1. Thyroid : enlargement can be nodular or diffuse
2. Gastrointestinal : weight loss, vomiting, diarrhea and increase appetite.
3. Cardio-respiratory : palpitations, angina, sinus tachycardia and wide pulse pressure.
4. Neuro-muscular : nervousness, tremors, psychosis and hyper-reflexia.

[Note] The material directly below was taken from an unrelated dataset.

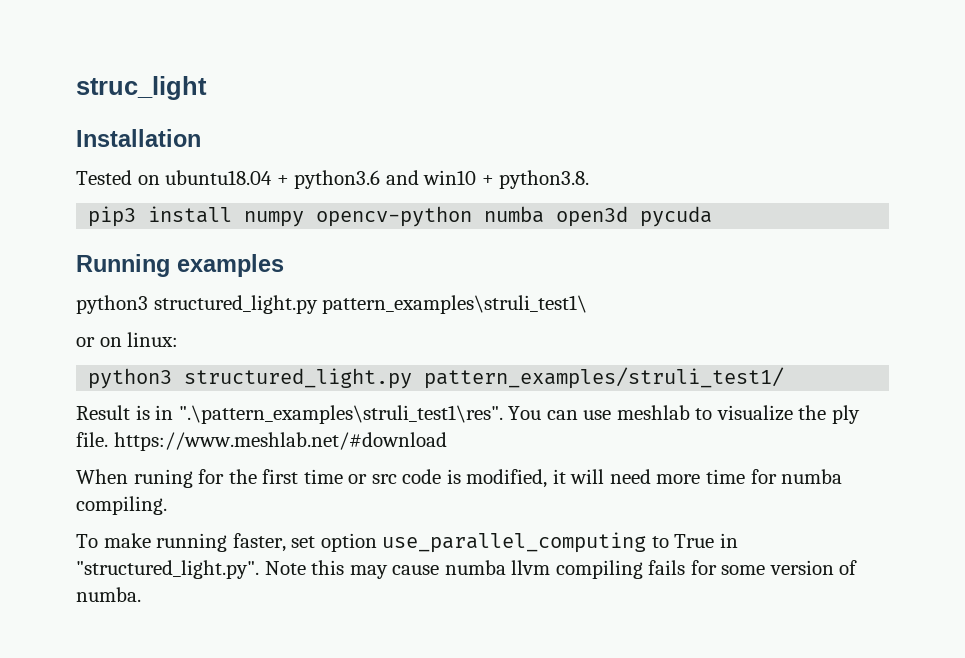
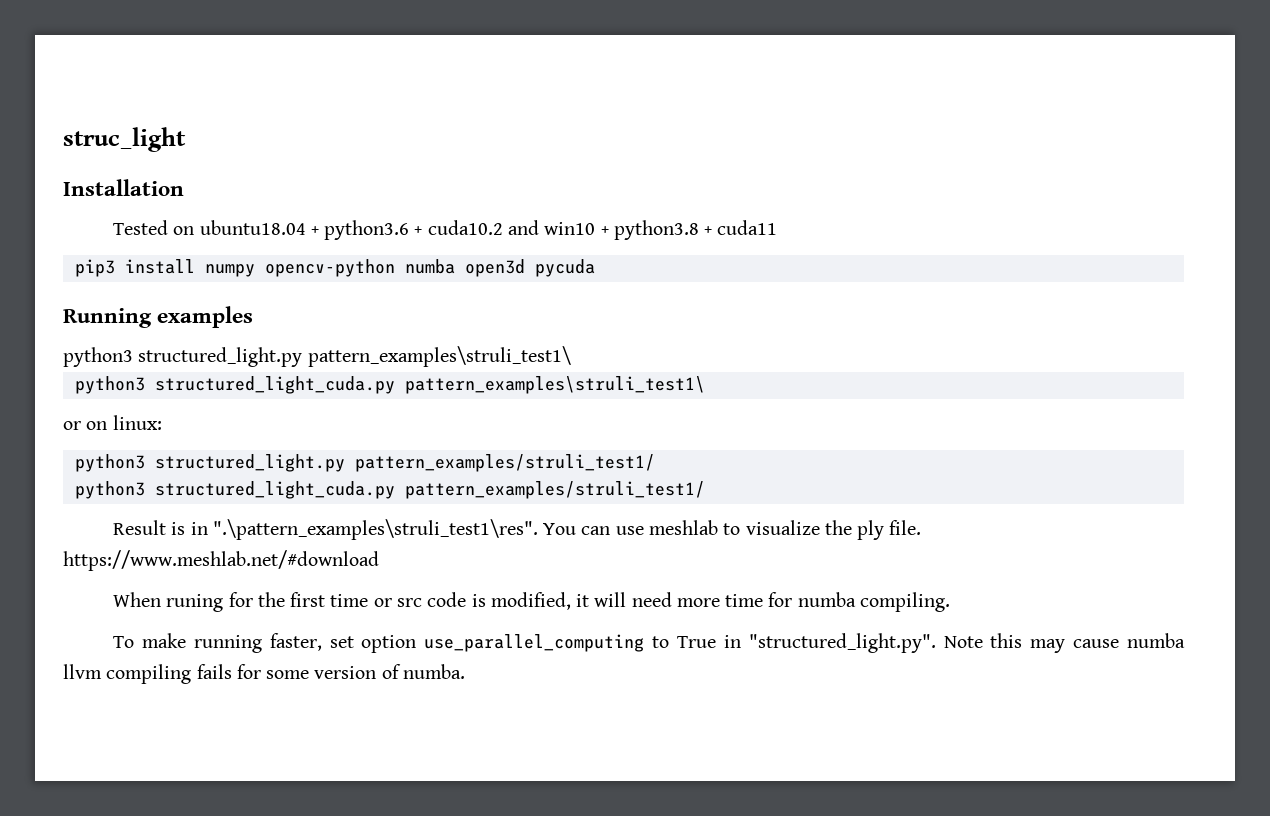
(381, 179) none -> [414,220,503,235] + cuda10.2
[499,170,590,189] python3.8. -> [613,220,778,240] python3.8 + cuda11
(588, 304) none -> [74,376,705,394] // python3 structured_light_cuda.py pattern_examples\struli_test1\
(785, 378) none -> [74,481,705,499] // python3 structured_light_cuda.py pattern_examples/struli_test1/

5. Dermatological : increased sweating, palmar erythema, pigmentation and alopecia.

Investigations

• TSH
  • Is decreased or not present in majority of cases.
  • This is the primary test performed, as if it tests normal, it virtually rules out hyperthyroidism.
• Serum T3 and T4
  • Is increased in almost all cases.
• I-131 Uptake
  • Not required in most patients.
  • Uptake is usually increased.
• Antibodies
  • Thyroid peroxidase antibody levels are raised.